Background
Lack of depth perception from medical imaging systems is one of the long-standing technological limitations of minimally invasive surgeries. The ability to visualize anatomical structures in 3D can improve conventional arthroscopic surgeries, as a full 3D semantic representation of the surgical site can directly improve surgeons’ ability. It also brings the possibility of intraoperative image registration with preoperative clinical records for the development of semi-autonomous, and fully autonomous platforms. This study aimed to present a novel monocular depth prediction model to infer depth maps from a single-color arthroscopic video frame.
Methods
We applied a novel technique that provides the ability to combine both supervised and self-supervised loss terms and thus eliminate the drawback of each technique. It enabled the estimation of edge-preserving depth maps from a single untextured arthroscopic frame. The proposed image acquisition technique projected artificial textures on the surface to improve the quality of disparity maps from stereo images.
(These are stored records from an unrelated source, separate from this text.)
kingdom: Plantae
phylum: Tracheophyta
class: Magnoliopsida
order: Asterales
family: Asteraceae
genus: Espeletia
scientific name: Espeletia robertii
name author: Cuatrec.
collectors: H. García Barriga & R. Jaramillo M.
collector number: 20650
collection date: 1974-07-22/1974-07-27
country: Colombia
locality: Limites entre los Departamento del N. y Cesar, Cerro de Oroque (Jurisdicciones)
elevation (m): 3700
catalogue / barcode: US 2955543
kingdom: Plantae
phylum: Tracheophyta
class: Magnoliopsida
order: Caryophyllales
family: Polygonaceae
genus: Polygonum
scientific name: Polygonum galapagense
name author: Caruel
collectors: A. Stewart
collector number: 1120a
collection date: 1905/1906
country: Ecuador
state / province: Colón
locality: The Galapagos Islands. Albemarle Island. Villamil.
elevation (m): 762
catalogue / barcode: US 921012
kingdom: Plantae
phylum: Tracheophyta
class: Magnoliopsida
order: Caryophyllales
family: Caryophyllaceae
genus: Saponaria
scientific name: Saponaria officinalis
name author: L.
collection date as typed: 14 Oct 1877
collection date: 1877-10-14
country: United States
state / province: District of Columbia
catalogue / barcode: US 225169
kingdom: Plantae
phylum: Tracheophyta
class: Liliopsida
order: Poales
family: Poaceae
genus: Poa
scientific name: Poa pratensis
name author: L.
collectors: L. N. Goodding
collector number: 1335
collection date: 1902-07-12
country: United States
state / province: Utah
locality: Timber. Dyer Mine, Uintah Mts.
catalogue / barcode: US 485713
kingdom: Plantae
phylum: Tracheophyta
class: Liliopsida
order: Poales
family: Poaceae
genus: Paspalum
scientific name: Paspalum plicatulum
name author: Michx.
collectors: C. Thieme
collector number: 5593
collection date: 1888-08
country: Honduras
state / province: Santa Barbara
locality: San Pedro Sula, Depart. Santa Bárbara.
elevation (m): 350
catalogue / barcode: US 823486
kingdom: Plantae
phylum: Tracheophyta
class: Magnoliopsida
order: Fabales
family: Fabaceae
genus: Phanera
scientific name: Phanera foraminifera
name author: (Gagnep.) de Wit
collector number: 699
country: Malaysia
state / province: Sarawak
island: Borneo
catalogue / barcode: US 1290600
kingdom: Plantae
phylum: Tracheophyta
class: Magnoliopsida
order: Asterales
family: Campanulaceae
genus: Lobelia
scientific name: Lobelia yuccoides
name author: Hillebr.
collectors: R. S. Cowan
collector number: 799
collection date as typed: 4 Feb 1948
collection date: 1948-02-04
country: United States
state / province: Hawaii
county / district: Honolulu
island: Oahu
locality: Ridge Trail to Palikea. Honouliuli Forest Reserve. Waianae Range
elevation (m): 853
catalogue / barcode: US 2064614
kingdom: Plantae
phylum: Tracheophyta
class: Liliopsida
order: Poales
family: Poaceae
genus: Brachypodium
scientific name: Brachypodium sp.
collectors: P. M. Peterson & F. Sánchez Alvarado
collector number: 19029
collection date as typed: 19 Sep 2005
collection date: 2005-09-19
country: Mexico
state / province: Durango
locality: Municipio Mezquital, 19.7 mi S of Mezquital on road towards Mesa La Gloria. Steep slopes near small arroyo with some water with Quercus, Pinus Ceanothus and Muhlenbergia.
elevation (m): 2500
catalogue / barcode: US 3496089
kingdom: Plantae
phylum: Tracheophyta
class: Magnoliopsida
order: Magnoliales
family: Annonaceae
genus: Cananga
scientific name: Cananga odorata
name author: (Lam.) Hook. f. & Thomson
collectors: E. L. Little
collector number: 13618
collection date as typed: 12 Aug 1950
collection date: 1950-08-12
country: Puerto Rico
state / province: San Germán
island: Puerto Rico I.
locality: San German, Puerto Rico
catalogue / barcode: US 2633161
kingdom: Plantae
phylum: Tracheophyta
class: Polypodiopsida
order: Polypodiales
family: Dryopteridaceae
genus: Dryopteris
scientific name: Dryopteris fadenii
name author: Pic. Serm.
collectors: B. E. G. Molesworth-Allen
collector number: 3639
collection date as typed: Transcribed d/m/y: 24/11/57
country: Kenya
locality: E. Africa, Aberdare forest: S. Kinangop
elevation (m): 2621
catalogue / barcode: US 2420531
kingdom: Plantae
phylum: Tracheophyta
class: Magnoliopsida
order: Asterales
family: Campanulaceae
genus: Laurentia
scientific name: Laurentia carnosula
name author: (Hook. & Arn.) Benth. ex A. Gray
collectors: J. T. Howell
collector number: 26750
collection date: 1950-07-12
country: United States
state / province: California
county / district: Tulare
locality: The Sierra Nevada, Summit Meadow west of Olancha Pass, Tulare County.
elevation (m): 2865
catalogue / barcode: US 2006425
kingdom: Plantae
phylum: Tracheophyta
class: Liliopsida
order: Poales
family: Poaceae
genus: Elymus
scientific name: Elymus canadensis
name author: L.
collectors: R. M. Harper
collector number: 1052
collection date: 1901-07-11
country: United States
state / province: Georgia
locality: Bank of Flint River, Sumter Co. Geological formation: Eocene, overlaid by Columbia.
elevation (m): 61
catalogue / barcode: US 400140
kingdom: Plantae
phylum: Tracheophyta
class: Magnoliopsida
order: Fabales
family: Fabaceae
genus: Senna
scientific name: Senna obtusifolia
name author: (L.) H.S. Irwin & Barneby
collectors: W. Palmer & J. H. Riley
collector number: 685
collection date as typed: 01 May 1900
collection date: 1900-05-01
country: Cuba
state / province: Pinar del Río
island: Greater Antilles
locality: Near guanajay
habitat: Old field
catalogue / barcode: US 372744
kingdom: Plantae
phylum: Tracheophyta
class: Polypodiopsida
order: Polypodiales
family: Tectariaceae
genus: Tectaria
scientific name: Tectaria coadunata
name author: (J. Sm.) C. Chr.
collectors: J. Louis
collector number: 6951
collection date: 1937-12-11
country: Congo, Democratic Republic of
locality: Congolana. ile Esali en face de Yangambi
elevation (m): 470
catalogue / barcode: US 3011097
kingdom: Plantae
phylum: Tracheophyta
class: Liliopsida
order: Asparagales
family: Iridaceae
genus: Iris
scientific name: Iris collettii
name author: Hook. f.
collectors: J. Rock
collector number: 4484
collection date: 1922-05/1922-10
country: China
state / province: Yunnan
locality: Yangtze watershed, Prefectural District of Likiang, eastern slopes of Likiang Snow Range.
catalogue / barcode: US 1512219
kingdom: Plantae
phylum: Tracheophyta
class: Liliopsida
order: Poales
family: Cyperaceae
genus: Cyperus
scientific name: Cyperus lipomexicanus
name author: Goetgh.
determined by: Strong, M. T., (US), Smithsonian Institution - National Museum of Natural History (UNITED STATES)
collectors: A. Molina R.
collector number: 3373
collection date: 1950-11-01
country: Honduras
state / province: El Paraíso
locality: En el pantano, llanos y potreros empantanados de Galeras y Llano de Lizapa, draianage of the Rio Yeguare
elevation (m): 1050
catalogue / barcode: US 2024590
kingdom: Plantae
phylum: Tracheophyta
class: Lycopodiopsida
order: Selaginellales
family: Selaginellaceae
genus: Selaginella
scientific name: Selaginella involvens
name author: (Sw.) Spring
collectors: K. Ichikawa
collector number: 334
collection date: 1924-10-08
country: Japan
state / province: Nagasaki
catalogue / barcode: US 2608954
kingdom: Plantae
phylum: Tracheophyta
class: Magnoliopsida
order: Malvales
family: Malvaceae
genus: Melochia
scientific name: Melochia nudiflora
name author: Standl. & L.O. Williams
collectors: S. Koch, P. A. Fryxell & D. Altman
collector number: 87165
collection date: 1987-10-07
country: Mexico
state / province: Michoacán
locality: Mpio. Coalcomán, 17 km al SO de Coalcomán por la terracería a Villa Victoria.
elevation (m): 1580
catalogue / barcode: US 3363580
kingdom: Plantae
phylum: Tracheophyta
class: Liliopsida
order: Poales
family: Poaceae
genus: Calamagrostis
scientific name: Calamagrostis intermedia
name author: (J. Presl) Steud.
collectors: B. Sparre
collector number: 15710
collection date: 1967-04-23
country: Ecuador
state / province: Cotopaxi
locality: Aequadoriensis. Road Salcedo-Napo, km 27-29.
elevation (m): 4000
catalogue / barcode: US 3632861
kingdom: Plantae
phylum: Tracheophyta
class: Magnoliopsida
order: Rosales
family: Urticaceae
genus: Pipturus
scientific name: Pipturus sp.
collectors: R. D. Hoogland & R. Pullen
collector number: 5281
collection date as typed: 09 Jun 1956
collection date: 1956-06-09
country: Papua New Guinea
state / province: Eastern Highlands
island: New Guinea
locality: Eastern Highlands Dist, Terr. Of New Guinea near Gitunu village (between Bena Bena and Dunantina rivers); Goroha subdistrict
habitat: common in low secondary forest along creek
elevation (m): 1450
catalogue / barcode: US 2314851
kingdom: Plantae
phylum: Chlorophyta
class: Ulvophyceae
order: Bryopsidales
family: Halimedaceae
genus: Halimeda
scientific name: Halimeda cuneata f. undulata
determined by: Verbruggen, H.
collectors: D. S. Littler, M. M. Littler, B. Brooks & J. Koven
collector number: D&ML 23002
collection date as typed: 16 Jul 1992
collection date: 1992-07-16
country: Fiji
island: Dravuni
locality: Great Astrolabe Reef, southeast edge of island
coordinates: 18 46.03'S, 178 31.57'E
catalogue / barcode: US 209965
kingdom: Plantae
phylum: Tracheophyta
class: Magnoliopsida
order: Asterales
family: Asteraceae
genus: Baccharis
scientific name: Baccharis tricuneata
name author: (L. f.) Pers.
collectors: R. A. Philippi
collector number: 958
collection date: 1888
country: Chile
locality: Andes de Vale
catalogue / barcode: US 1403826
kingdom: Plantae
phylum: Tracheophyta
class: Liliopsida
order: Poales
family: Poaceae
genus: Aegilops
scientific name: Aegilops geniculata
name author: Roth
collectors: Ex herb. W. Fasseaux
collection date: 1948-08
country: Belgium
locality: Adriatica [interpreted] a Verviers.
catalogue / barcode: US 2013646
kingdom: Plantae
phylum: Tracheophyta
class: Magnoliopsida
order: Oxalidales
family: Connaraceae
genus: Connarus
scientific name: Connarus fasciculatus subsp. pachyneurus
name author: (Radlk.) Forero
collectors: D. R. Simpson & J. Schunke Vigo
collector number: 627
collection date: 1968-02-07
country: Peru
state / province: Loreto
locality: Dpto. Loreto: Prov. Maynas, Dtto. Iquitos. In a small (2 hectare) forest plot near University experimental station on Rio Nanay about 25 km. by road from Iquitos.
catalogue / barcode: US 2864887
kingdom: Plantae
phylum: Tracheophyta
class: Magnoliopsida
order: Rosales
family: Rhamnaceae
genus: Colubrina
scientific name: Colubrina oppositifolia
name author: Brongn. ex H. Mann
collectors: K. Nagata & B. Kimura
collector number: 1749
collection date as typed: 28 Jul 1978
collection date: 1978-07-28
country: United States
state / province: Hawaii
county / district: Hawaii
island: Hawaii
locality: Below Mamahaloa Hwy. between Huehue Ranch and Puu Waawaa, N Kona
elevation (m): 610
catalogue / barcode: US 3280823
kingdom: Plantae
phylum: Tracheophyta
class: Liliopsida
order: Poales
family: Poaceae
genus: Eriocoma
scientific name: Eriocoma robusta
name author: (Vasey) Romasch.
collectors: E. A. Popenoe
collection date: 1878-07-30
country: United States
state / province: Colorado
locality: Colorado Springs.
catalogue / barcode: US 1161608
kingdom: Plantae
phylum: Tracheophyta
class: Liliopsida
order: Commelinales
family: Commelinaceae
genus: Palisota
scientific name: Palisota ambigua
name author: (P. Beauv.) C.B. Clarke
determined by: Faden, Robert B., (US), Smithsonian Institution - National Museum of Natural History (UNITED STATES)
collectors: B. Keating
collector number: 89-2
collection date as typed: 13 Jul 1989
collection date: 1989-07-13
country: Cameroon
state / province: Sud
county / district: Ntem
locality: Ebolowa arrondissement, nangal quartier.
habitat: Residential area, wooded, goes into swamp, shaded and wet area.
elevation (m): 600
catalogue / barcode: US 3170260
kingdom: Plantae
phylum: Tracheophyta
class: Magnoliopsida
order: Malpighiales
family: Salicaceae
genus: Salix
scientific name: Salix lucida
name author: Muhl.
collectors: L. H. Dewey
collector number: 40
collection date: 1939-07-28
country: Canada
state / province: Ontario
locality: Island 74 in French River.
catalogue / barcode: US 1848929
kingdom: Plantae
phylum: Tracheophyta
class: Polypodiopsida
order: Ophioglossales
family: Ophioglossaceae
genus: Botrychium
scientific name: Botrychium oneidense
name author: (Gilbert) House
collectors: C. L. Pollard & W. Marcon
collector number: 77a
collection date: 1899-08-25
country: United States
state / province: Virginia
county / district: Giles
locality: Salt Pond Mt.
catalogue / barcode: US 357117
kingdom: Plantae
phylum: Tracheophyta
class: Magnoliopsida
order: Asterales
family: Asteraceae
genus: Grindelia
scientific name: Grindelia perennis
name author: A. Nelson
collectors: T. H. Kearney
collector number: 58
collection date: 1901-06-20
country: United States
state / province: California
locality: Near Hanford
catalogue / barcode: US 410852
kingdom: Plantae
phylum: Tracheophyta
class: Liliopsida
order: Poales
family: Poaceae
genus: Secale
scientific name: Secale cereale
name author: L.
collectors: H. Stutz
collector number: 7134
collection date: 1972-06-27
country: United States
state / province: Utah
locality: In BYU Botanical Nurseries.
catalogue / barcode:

Moreover, following the integration of the attention-ware multi-scale feature extraction technique along with scene global contextual constraints and multiscale depth fusion, the model could predict reliable and accurate tissue depth of the surgical sites that complies with scene geometry.
Results
A total of 4,128 stereo frames from a knee phantom were used to train a network, and during the pre-trained stage, the network learned disparity maps from the stereo images. The fine-tuned training phase uses 12,695 knee arthroscopic stereo frames from cadaver experiments along with their corresponding coarse disparity maps obtained from the stereo matching technique. In a supervised fashion, the network learns the left image to the disparity map transformation process, whereas the self-supervised loss term refines the coarse depth map by minimizing reprojection, gradients, and structural dissimilarity loss. Together, our method produces high-quality 3D maps with minimum re-projection loss that are 0.0004132 (structural similarity index), 0.00036120156 (L1 error distance) and 6.591908 × 10−5 (L1 gradient error distance).
Conclusion
Machine learning techniques for monocular depth prediction is studied to infer accurate depth maps from a single-color arthroscopic video frame. Moreover, the study integrates segmentation model hence, 3D segmented maps are inferred that provides extended perception ability and tissue awareness.